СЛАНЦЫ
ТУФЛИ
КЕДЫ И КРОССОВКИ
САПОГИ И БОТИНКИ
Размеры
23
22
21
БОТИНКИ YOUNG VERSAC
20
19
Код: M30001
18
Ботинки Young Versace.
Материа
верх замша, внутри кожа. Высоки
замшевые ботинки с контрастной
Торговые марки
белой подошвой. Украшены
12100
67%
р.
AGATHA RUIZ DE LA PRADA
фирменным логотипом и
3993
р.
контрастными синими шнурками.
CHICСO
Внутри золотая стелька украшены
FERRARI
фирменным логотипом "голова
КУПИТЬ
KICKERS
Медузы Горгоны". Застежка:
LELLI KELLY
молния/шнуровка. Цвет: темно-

•••••

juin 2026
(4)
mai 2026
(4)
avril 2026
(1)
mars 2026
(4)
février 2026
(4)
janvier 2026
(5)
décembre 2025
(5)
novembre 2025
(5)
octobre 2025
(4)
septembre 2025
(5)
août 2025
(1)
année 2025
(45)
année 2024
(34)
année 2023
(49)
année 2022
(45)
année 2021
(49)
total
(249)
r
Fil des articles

•••••

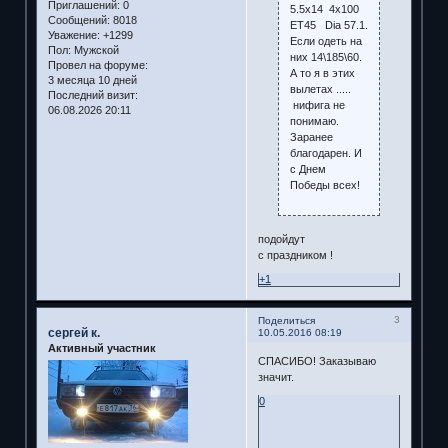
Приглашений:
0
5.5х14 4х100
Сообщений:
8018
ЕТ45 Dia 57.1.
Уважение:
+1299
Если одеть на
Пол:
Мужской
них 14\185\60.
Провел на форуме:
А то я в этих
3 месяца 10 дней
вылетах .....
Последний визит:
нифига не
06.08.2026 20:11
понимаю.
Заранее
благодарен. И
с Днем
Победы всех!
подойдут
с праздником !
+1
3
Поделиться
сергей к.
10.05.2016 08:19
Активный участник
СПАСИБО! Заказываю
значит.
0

•••••

## Exercise description
Please collect every line of the material above that contains the word "логотипом".

## Exercise answer
фирменным логотипом и
фирменным логотипом "голова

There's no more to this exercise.